- _PASSAGE TO READ_
▬▬▬
The final rankings of the 2014 Winter Olympics Women's Ice Hockey Tournament are as follows:

| Rank | Team |
|---|---|
| 1st place, gold medalist(s) | Canada |
| 2nd place, silver medalist(s) | United States |
| 3rd place, bronze medalist(s) | Switzerland |
| 4 | Sweden |
| 5 | Finland |
| 6 | Germany |
| 7 | Japan |
| DSQ | Russia |

The Russian team was disqualified for the doping. The IIHF was requested by the IOC to modify their results, and the 6th and 7th place were reallocated.

==Statistics==
===Scoring leaders===
List shows the top skaters sorted by points, then goals.

| Player | GP | G | A | Pts | +/− | PIM | POS |
|---|---|---|---|---|---|---|---|
| FIN Michelle Karvinen | 6 | 5 | 2 | 7 | +4 | 4 | F |
| SWE Pernilla Winberg | 6 | 3 | 4 | 7 | +3 | 2 | F |
| USA Amanda Kessel | 5 | 3 | 3 | 6 | +8 | 0 | F |
| USA Hilary Knight | 5 | 3 | 3 | 6 | +1 | 6 | F |
| USA Kendall Coyne | 5 | 2 | 4 | 6 | +8 | 2 | F |
| USA Brianna Decker | 5 | 2 | 4 | 6 | +8 | 6 | F |
| RUS Yekaterina Smolentseva | 5 | 2 | 4 | 6 | 0 | 2 | F |
| USA Alexandra Carpenter | 5 | 4 | 1 | 5 | −1 | 2 | F |
| GER Franziska Busch | 5 | 3 | 2 | 5 | −4 | 2 | F |
| CAN Marie-Philip Poulin | 5 | 3 | 2 | 5 | +6 | 0 | F |

GP = Games played; G = Goals; A = Assists; Pts = Points; +/− = Plus/minus; PIM = Penalties in minutes; POS = Position
Source: IIHF.com

===Leading goaltenders===
Only the top five goaltenders, based on save percentage, who have played at least 40% of their team's minutes, are included in this list.
▬▬▬
- _ACTIVITY_
Copy out the entire text above on the 2014 Winter Olympics women's ice hockey tournament, with no changes.
▬▬▬
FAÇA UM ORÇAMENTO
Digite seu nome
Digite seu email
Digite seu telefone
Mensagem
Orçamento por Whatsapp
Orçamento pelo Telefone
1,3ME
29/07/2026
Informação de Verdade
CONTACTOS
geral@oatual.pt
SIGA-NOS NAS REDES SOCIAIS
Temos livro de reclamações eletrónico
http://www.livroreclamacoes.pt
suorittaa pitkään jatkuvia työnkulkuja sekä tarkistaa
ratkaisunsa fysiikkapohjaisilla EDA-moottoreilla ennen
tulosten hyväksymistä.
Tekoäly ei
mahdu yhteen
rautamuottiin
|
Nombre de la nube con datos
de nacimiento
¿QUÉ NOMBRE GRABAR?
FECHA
▬▬▬
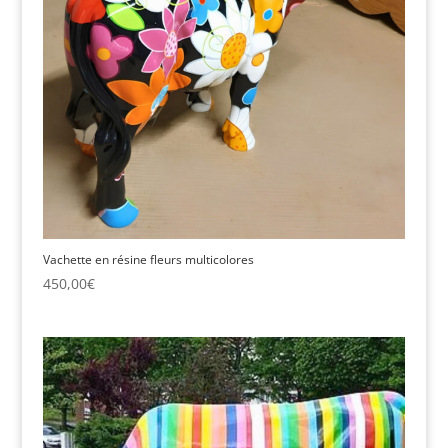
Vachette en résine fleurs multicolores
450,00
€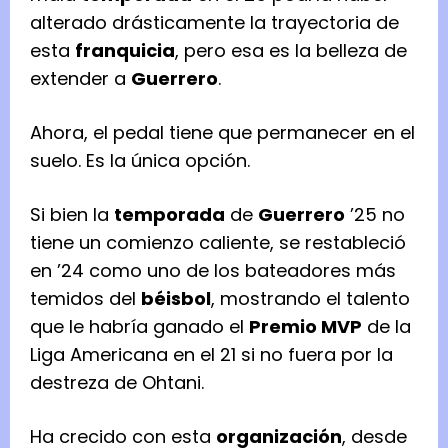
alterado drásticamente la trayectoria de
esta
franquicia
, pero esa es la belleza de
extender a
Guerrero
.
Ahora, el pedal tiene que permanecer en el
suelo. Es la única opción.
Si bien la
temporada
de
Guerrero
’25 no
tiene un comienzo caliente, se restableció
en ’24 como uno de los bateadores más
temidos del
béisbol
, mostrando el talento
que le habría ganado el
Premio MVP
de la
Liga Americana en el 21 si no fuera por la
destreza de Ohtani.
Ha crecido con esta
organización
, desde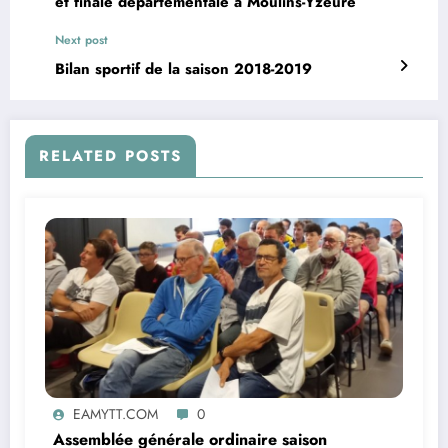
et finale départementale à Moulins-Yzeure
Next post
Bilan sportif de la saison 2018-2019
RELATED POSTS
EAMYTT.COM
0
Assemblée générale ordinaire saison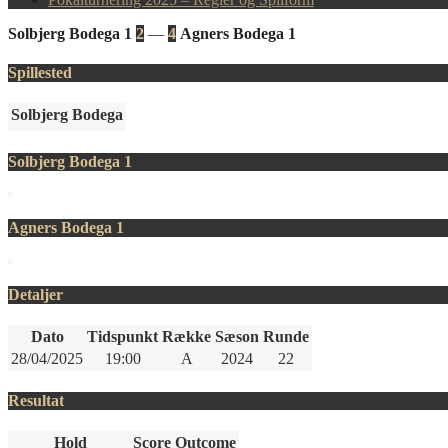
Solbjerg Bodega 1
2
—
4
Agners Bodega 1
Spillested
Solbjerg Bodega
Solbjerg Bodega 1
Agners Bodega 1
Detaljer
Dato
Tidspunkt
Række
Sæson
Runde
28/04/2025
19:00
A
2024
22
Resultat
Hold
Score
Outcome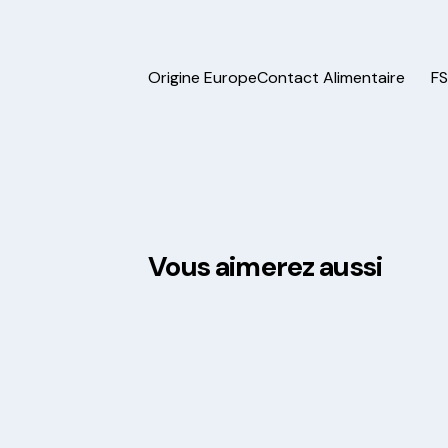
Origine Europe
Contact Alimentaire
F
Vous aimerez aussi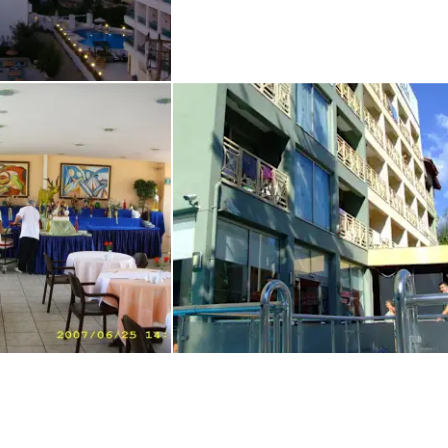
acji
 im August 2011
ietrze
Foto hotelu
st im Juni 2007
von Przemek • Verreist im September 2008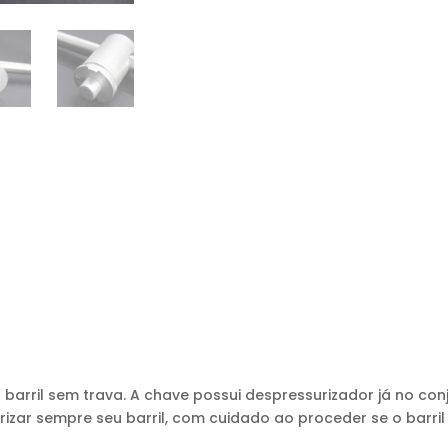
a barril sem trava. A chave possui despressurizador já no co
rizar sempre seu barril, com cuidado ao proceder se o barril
▬▬▬
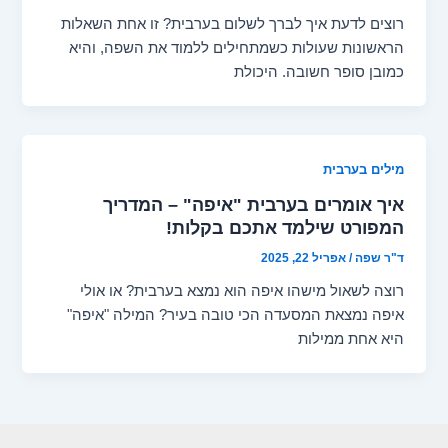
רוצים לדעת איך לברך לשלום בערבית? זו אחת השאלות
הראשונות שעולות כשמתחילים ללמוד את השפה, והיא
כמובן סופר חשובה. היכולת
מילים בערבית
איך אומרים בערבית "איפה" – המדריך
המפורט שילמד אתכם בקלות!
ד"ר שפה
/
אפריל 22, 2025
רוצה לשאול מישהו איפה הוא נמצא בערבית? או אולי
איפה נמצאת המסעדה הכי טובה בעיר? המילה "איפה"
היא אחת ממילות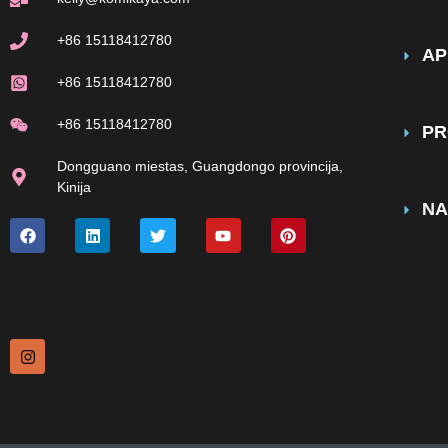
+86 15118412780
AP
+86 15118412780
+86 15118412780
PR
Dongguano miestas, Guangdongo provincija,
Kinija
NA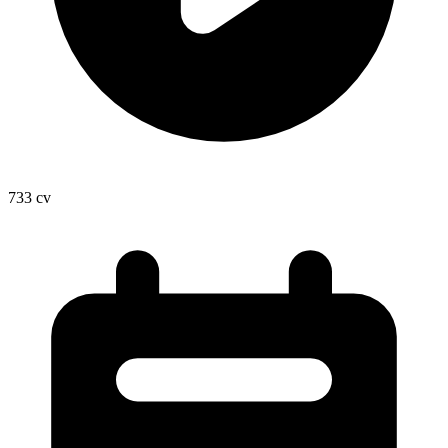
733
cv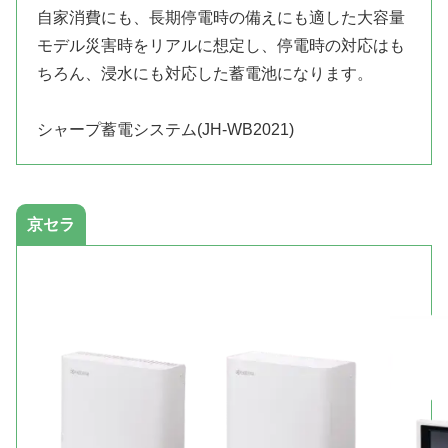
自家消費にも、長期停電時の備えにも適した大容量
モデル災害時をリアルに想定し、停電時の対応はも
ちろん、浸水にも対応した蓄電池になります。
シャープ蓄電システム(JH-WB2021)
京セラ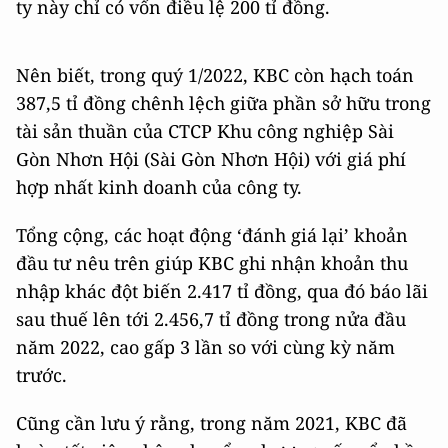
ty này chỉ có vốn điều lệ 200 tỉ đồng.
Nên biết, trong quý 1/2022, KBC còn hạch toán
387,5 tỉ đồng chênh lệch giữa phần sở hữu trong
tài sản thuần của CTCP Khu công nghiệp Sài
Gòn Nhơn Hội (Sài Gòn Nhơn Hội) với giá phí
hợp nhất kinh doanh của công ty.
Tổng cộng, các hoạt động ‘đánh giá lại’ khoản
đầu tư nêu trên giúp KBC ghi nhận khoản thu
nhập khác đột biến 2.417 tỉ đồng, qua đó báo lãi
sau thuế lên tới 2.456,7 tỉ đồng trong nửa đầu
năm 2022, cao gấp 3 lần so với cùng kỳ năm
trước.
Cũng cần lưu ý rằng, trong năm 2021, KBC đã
▬▬▬
- _OUTPUT FOR THIS TASK_
The final rankings of the 2014 Winter Olympics Women's Ice Hockey Tournament are as follows:

| Rank | Team |
|---|---|
| 1st place, gold medalist(s) | Canada |
| 2nd place, silver medalist(s) | United States |
| 3rd place, bronze medalist(s) | Switzerland |
| 4 | Sweden |
| 5 | Finland |
| 6 | Germany |
| 7 | Japan |
| DSQ | Russia |

The Russian team was disqualified for the doping. The IIHF was requested by the IOC to modify their results, and the 6th and 7th place were reallocated.

==Statistics==
===Scoring leaders===
List shows the top skaters sorted by points, then goals.

| Player | GP | G | A | Pts | +/− | PIM | POS |
|---|---|---|---|---|---|---|---|
| FIN Michelle Karvinen | 6 | 5 | 2 | 7 | +4 | 4 | F |
| SWE Pernilla Winberg | 6 | 3 | 4 | 7 | +3 | 2 | F |
| USA Amanda Kessel | 5 | 3 | 3 | 6 | +8 | 0 | F |
| USA Hilary Knight | 5 | 3 | 3 | 6 | +1 | 6 | F |
| USA Kendall Coyne | 5 | 2 | 4 | 6 | +8 | 2 | F |
| USA Brianna Decker | 5 | 2 | 4 | 6 | +8 | 6 | F |
| RUS Yekaterina Smolentseva | 5 | 2 | 4 | 6 | 0 | 2 | F |
| USA Alexandra Carpenter | 5 | 4 | 1 | 5 | −1 | 2 | F |
| GER Franziska Busch | 5 | 3 | 2 | 5 | −4 | 2 | F |
| CAN Marie-Philip Poulin | 5 | 3 | 2 | 5 | +6 | 0 | F |

GP = Games played; G = Goals; A = Assists; Pts = Points; +/− = Plus/minus; PIM = Penalties in minutes; POS = Position
Source: IIHF.com

===Leading goaltenders===
Only the top five goaltenders, based on save percentage, who have played at least 40% of their team's minutes, are included in this list.